One of the driving forces behind a successful protest campaign is art, and a Seattle-based nonprofit called Amplifier has been leveraging it with one goal in mind: to help save democracy. Recognizing the Herculean nature of the task, the organization has temporarily staked out a pop-up studio in Silver Lake, with support from Shepard Fairey and the Annenberg Foundation. The space functions not only as a studio but also as an ad-hoc meetings venue and gallery showcasing the politically charged art posters that Amplifier has been commissioning in its recent history.
Amplifier's executive director is Aaron Huey, a documentary photographer for National Geographic and a colleague of Fairey's. A Stanford University fellow, Huey created his institution after receiving a media experiment grant with the idea that Amplifier would function as a vehicle for social change, cultivating collaborations with various artists and movements in order to “amplify” their messages.
Originally from New Zealand, artist, curator and Amplifier's program director, Cleo Barnett, has a lot of experience working in art, politics and public space. With a master's degree in art and public policy from NYU, she found herself immersed in New Zealand's graffiti and street-art culture before curating an exhibition in Seattle, where Huey is based. It caught his attention, so he asked her to join the Amplifier team.
“We try to get as much artwork into the hands of people as possible, and give people tools to engage in their democracy,” Barnett says.
But Amplifier's mission wasn't always what it is now. Last year, explore.org, a direct charitable giving activity of the Annenberg Foundation, awarded the group a $300,000 grant, which was literally deposited the day after Trump's election. The arts coalition had intended to use the money for a prison-reform campaign but quickly recognized the window of opportunity to lobby for a more imminent cause: “We the People” was an idea that kept coming up before the inauguration.
“If you look at the #wethepeople hashtag on Instagram, it's guns and girls and beer and flags,” Barnett observes. “We wanted to take something that was actually really inclusive and actually is the foundation of our democracy.”
So Amplifier put the entire sum of the grant into its fledgling crusade, fully aware that it might spell the end of the organization. But the organizers were driven by a larger purpose and unified by an even bigger cause. “It was definitely a nonpartisan campaign,” Barnett says. “It was about our American values and capturing the media attention away from the spectacle and pointing it toward the direction that we want to move to, as American people.”
Amplifier launched a Kickstarter, hoping to raise enough money to recoup what was invested in the new campaign.
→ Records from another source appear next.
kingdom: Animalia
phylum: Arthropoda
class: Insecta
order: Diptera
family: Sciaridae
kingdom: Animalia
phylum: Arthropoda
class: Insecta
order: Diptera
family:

Six days later, it was the most successful arts Kickstarter in history, raising more than $1 million from the public. “[The funders were] obviously very happy with the success, because we were supposed to do a whole year of programing with this money, and we spent it all in, like, two months — and it worked! It was a daredevil move that actually worked,” Barnett says.
Amplifier held an open call for posters for the Women's March and received 5,000 submissions in eight days. Initially there were supposed to be just three designs, but it ultimately became four. Huey and Barnett also curated 150 artworks from the submissions they want to tour nationally, 45 of which are on display in Silver Lake, along with other campaigns for a number of various causes, from climate change and science to immigration, indigenous land rights and anti-Islamophobia. “They're just such beautiful artworks, and it was such a shame to only be able to showcase four,” Barnett says. “They're all from female-identifying artists who are making artwork in response to the manifesto of the Women's March.”
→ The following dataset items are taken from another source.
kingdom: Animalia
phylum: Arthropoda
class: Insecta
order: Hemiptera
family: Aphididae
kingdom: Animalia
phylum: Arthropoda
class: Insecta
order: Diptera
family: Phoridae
In order to help spread the word about the brand-new “We the People” campaign, Amplifier took out ads in the Washington Post and hauled more than 50,000 pieces of art to Washington, D.C., dropping off the posters at different businesses that wanted to support the distribution. Because protest posters weren't allowed at the inauguration, the bulk of the artwork was distributed for the nationwide Women's March instead.
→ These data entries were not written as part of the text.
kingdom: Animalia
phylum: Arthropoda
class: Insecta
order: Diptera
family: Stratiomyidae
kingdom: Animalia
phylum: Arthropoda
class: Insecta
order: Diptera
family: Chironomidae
Meanwhile, after the successful Kickstarter campaign, Amplifier realized it needed to send out thousands of tubes of artwork to supporters. With Shepard Fairey's studio down the road and the Annenberg Foundation being based in L.A., Amplifier decided to do it all in Los Angeles. “This is our first time having a space and it's our first time supporting all of our campaigns on a deeper level, bringing people together to talk deeper about things we're working on, which is really exciting for me, as one of the curators and producers,” Barnett explains.
“Our goal for 'We the People' was to capture the whole world's attention and point them toward a compass of our American values, and we did that. So that's very energizing. So our new goal is to save democracy, and we obviously don't think we're heroes and that we can do it alone. It's always with a community of people.”
The Amplifier pop-up space is up through Aug. 4 at 3333 Sunset Blvd. in Silver Lake.
CORRECTION: This post has been updated to more accurately reflect Shepard Fairey's role in the project.